1vuio0pswjnm7 10 minutes ago
"However, I can find no evidence that Richard Stallman had/has a dog, or indeed any pet."

According to his own disclosures, he has a fear of dogs

https://web.archive.org/web/20120119135147if_/https://secure...

bentley 6 hours ago
The NetSurf browser the author tried out has multiple frontends. Two run on OpenBSD that I know of, the “default” GTK frontend and an SDL‐based framebuffer frontend. As was pointed out, GTK has a rather sizeable number of dependencies; building the framebuffer frontend instead would save a lot of time.
classichasclass 6 hours ago
(author) Is there a way to specifically build the framebuffer version from the ports tree? I didn't see one.
bentley 6 hours ago
/usr/ports/www/netsurf/netsurf-fb/
classichasclass 5 hours ago
Thanks, I'll try that.
anthk 5 hours ago
Mainline Dillo runs faster and smoother, it's just an fltk + git clone && configure +make install away.
userbinator 4 hours ago
I don't think these machines achieved much popularity in China either, as standard PCs were far more common and compatible with the existing software base.

the keyboard and trackpad are internally PS/2.

Interesting that the PC influence is still there, although I'm pretty sure a MIPS doesn't have them on port 60h/64h, or indeed any I/O ports. I remember having a similar moment of surprise when I played around with an ARM VM and discovered it had a "VGA-compatible" GPU emulating an old ISA-class chip.

justin66 3 hours ago
A decade’s worth of SGI machines combined MIPS processors with PS/2 keyboard and mouse ports.
classichasclass 3 hours ago
(author) My understanding is that they're wired into the AMD southbridge which provides them over memory mapped I/O.
JdeBP 7 hours ago
The wsconscfg problem with multiple screens, whatever it exactly is, is decidedly odd. According to this, the display is being driven as smfb0 in what is largely a dumb framebuffer mode, no acceleration, no GPU, no fancy high jinks whatsoever. wscons/wsdisplay should have no difficulty with multiple screens on that sort of thing.
anthk 7 hours ago
No computer is obsolete with a BSD. I still use an n270 netbook daily.
Narishma 3 hours ago
Same here. I have a Samsung NC10 netbook with that same CPU which I recently converted from Debian to NetBSD when they dropped 32-bit support.
iberator 5 hours ago
Acer aspire one with NetBSD
shrubble 6 hours ago
It’s tough to find them on eBay; I wonder what the right search terms are?
mattst88 3 hours ago
I think they're super uncommon in the west.

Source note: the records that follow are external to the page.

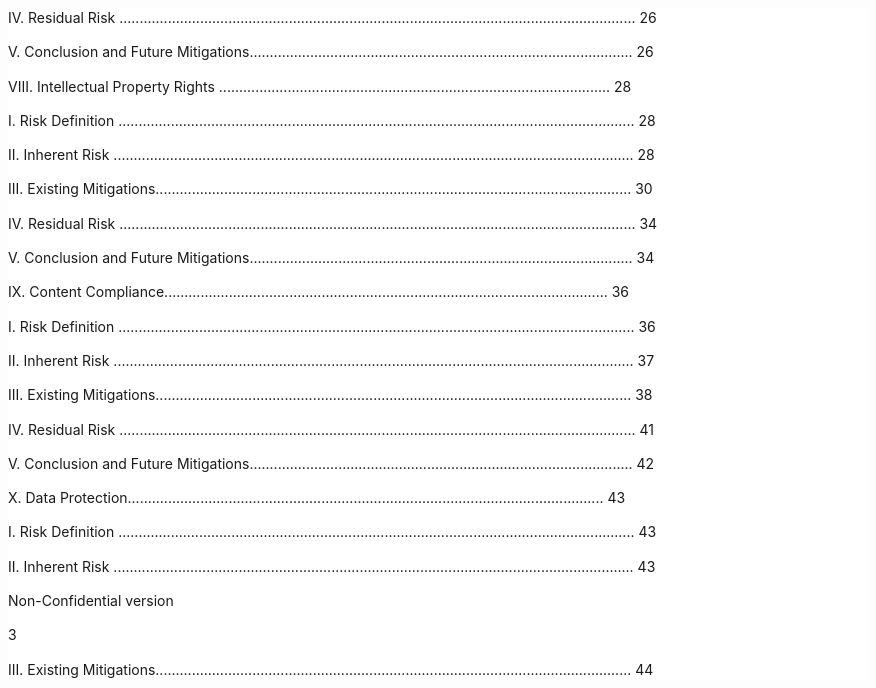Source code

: IV. Residual Risk ................................................................................................................................ 26

V. Conclusion and Future Mitigations............................................................................................... 26

VIII. Intellectual Property Rights ................................................................................................. 28

I. Risk Definition ................................................................................................................................ 28

II. Inherent Risk ................................................................................................................................. 28

III. Existing Mitigations...................................................................................................................... 30

IV. Residual Risk ................................................................................................................................ 34

V. Conclusion and Future Mitigations............................................................................................... 34

IX. Content Compliance.............................................................................................................. 36

I. Risk Definition ................................................................................................................................ 36

II. Inherent Risk ................................................................................................................................. 37

III. Existing Mitigations...................................................................................................................... 38

IV. Residual Risk ................................................................................................................................ 41

V. Conclusion and Future Mitigations............................................................................................... 42

X. Data Protection...................................................................................................................... 43

I. Risk Definition ................................................................................................................................ 43

II. Inherent Risk ................................................................................................................................. 43

Non-Confidential version



3



III. Existing Mitigations...................................................................................................................... 44
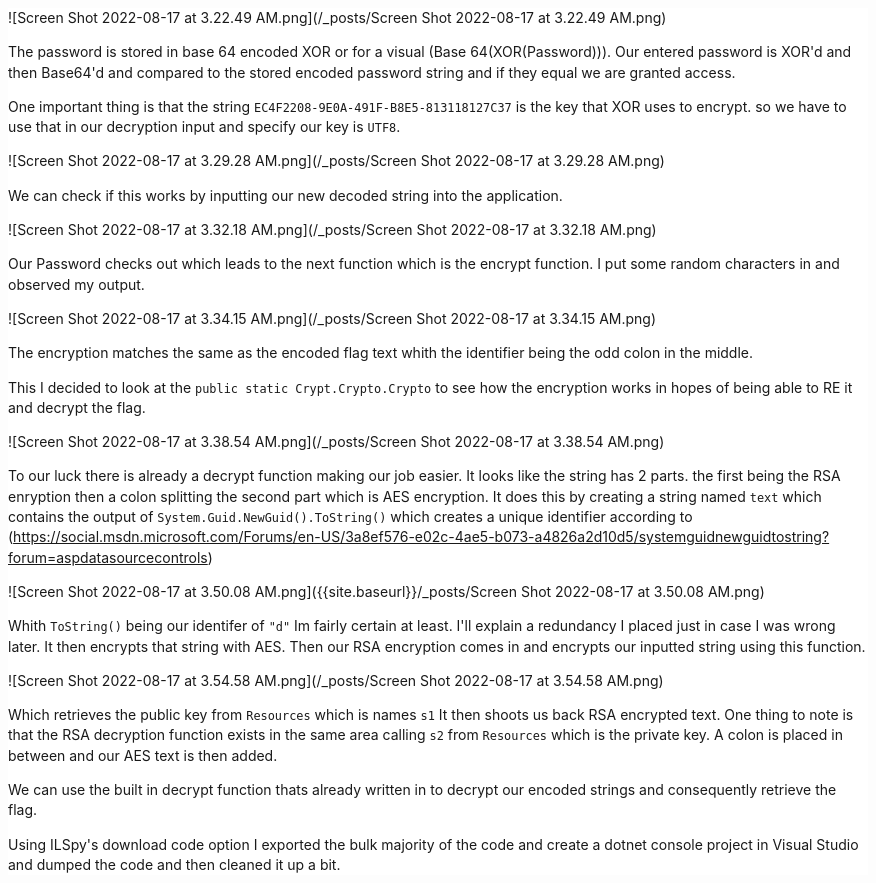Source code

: ![Screen Shot 2022-08-17 at 3.22.49 AM.png](/_posts/Screen Shot 2022-08-17 at 3.22.49 AM.png)

The password is stored in base 64 encoded XOR or for a visual (Base 64(XOR(Password))).  Our entered password is XOR'd and then Base64'd and compared to the stored encoded password string and if they equal we are granted access. 

One important thing is that the string `EC4F2208-9E0A-491F-B8E5-813118127C37` is the key that XOR uses to encrypt. so we have to use that in our decryption input and specify our key is `UTF8`.

![Screen Shot 2022-08-17 at 3.29.28 AM.png](/_posts/Screen Shot 2022-08-17 at 3.29.28 AM.png)

We can check if this works by inputting our new decoded string into the application. 


![Screen Shot 2022-08-17 at 3.32.18 AM.png](/_posts/Screen Shot 2022-08-17 at 3.32.18 AM.png)

 Our Password checks out which leads to the next function which is the encrypt function.  I put some random characters in and observed my output.

![Screen Shot 2022-08-17 at 3.34.15 AM.png](/_posts/Screen Shot 2022-08-17 at 3.34.15 AM.png)

The encryption matches the same as the encoded flag text whith the identifier being the odd colon in the middle.

This I decided to look at the `public static Crypt.Crypto.Crypto` to see how the encryption works in hopes of being able to RE it and decrypt the flag.

![Screen Shot 2022-08-17 at 3.38.54 AM.png](/_posts/Screen Shot 2022-08-17 at 3.38.54 AM.png)

To our luck there is already a decrypt function making our job easier.  It looks like the string has 2 parts. the first being the RSA enryption then a colon splitting the second part which is AES encryption.  It does this by creating a string named `text` which contains the output of `System.Guid.NewGuid().ToString()` which creates a unique identifier according to (https://social.msdn.microsoft.com/Forums/en-US/3a8ef576-e02c-4ae5-b073-a4826a2d10d5/systemguidnewguidtostring?forum=aspdatasourcecontrols)

![Screen Shot 2022-08-17 at 3.50.08 AM.png]({{site.baseurl}}/_posts/Screen Shot 2022-08-17 at 3.50.08 AM.png)


Whith `ToString()` being our identifer of `"d"` Im fairly certain at least.  I'll explain a redundancy I placed just in case I was wrong later. It then encrypts that string with AES. Then our RSA encryption comes in and encrypts our inputted string using this function.

![Screen Shot 2022-08-17 at 3.54.58 AM.png](/_posts/Screen Shot 2022-08-17 at 3.54.58 AM.png)

Which retrieves the public key from `Resources` which is names `s1` It then shoots us back RSA encrypted text.  One thing to note is that the RSA decryption function exists in the same area calling `s2` from `Resources` which is the private key. A colon is placed in between and our AES text is then added.

We can use the built in decrypt function thats already written in to decrypt our encoded strings and consequently retrieve the flag. 

Using ILSpy's download code option I exported the bulk majority of the code and create a dotnet console project in Visual Studio and dumped the code and then cleaned it up a bit.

I think they're also super useless, to be honest. Incredibly slow. Linux support continued to degrade the entire time I owned mine. The keyboard and display are far too small to be usable. The graphics chip accelerates basically nothing.

I sold mine [1] on eBay back in October. I hope the new owner enjoys it more than I did :)

[1] https://mattst88.com/computers/yeeloong/

stevefan1999 8 hours ago
I still think it is very cursed to see that image of RMS using that laptop despite I was shocked to see it 12 years ago. Still shocks me to this day.
em-bee 8 hours ago
what is shocking about it?
sellmesoap 6 hours ago
I think because it's RMS champion of digital openess using using an archaine Chinese laptop, it's the dichotomy of China providing a product that's essentially more free (of binary blob firmware) then a western equivalent laptop. Take heed and dispare oh ye providers of win modems!